En second cycle, le programme était à la fois trop lourd et trop spécialisé, il a été ainsi décidé de l’alléger. Le mode d’évaluation ne se basera plus seulement sur les connaissances mais également sur les compétences, et prendra en considération l’ensemble du parcours de l’étudiant. La réforme de troisième cycle comporte désormais 3 phases (socle, consolidation et approfondissement). Elle inclut la possibilité d’accéder à des options et formations spécialisées transversales ainsi qu’une dernière année de formation où les internes seront désormais des « Docteurs juniors » avec pour objectif de gagner progressivement en autonomie sous la responsabilité d’un médecin senior et la possibilité d’effectuer des astreintes et gardes de senior. La première promotion de docteurs juniors commence en novembre prochain, sur des terrains de stage agréés. Elle est organisée sous la responsabilité des coordonnateurs locaux et régionaux des spécialités en lien avec la faculté et l’Agence régionale de la santé.
Est-il facile de mettre en place des réformes dans ce contexte particulier ?

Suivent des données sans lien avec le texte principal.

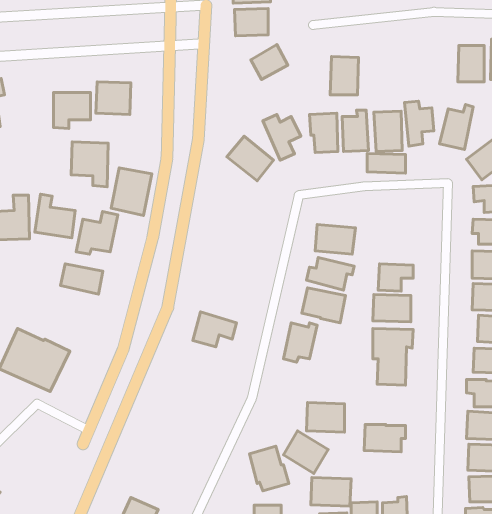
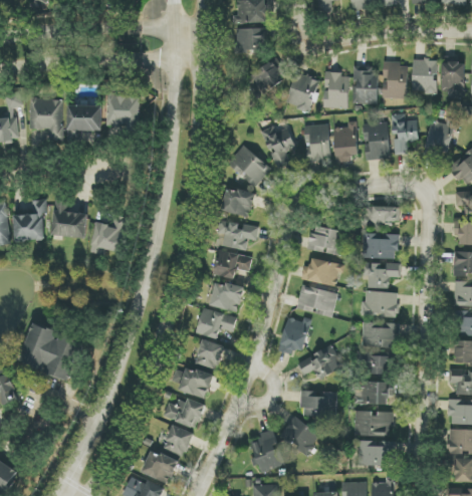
building: none -> [412,59,437,92]
building: none -> [382,62,407,98]
building: none -> [351,66,378,103]
building: none -> [285,73,319,111]
building: [71,142,108,187] -> [28,98,62,140]
building: [367,153,405,173] -> [363,206,398,224]
building: [111,168,152,216] -> none
building: none -> [220,187,254,218]
building: none -> [217,221,258,250]
building: none -> [364,233,398,259]
building: none -> [214,250,252,279]
building: [60,264,103,294] -> none
building: none -> [209,281,244,313]
building: none -> [195,338,223,369]
building: none -> [297,344,342,379]
building: none -> [172,366,213,399]
building: none -> [357,382,390,404]
building: none -> [163,397,204,429]
building: none -> [162,425,194,456]
building: none -> [141,449,178,484]
building: [311,478,351,506] -> [357,440,394,466]

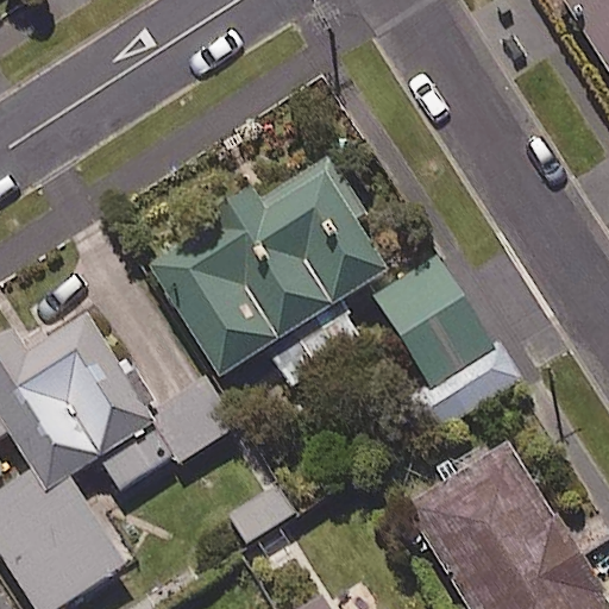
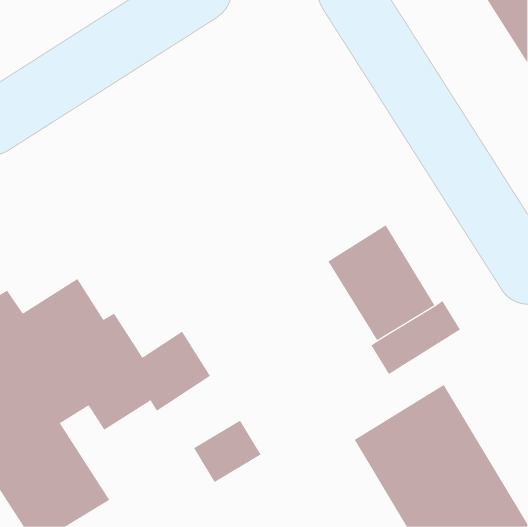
building: [152,163,390,384] -> none

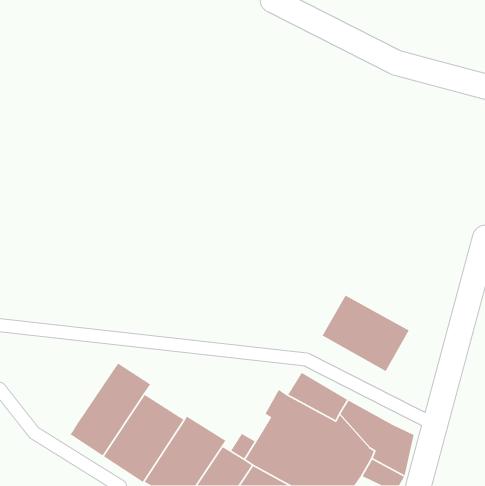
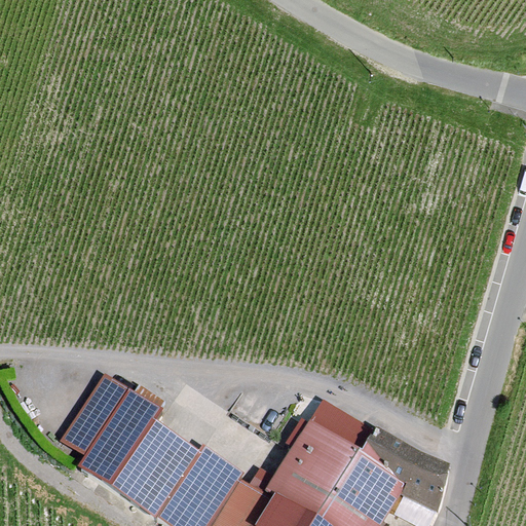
building: [322,295,410,373] -> none
building: none -> [60,375,127,458]

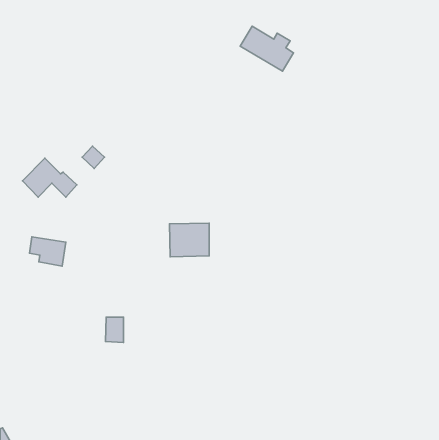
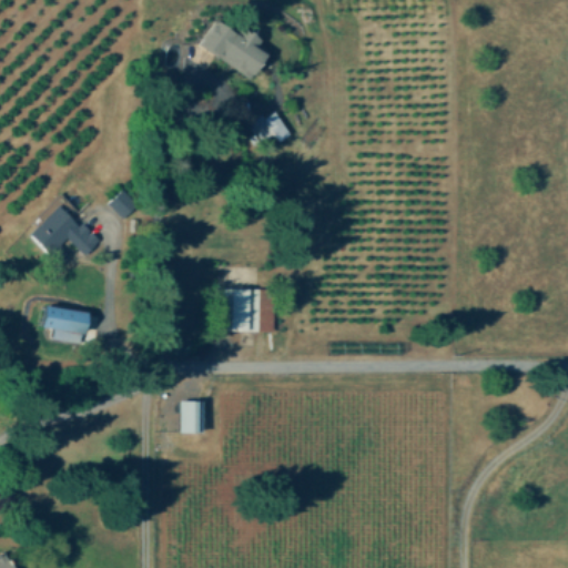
building: [240,26,294,71] -> [199,20,267,78]
building: none -> [250,110,290,142]
building: [105,317,123,342] -> [181,402,204,434]

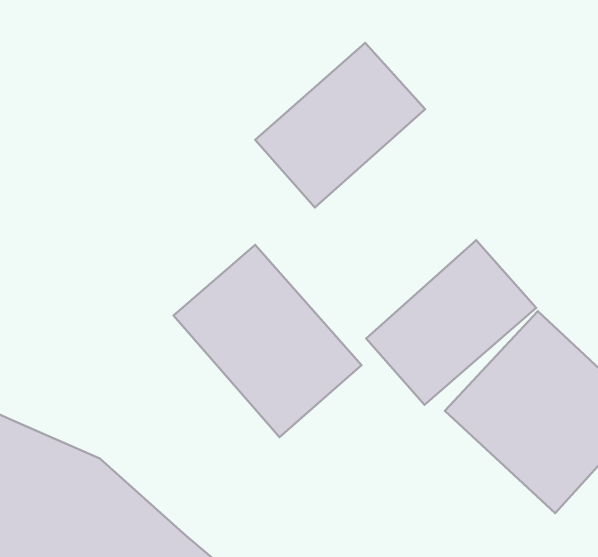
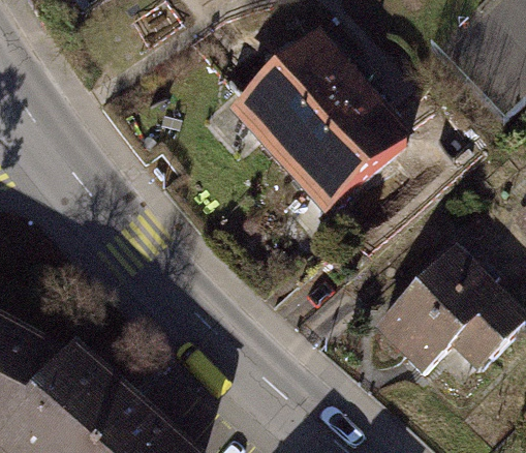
building: [366,240,536,405] -> [276,87,408,215]
building: [174,245,361,437] -> none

Il est déjà compliqué de mettre en œuvre une réforme en temps normal. Là, il s’agit de trois réformes en période de crise sanitaire. Mais le mérite revient à tous ceux qui s’investissent à la faculté : le personnel, les assesseurs des trois cycles en interaction active avec les responsables des disciplines et les représentants des étudiants.
Quelles sont vos ambitions pour la faculté de médecine dans les années qui viennent ?
Mes objectifs sont de fédérer toutes les filières au sein d’une faculté des études en santé, de stimuler la réflexion avec le CHU et l’université sur la stratégie de la recherche, d’évoluer dans nos modes d’enseignement, d’être proactif, en synergie avec Anne Costa, la directrice générale du CHU, et le Pr Bertrand Debaene, le président de la commission médicale d’établissement, pour permettre l’éclosion locale des jeunes pousses et le recrutement d’hospitalo-universitaires, de favoriser l’intégration universitaire des instituts paramédicaux.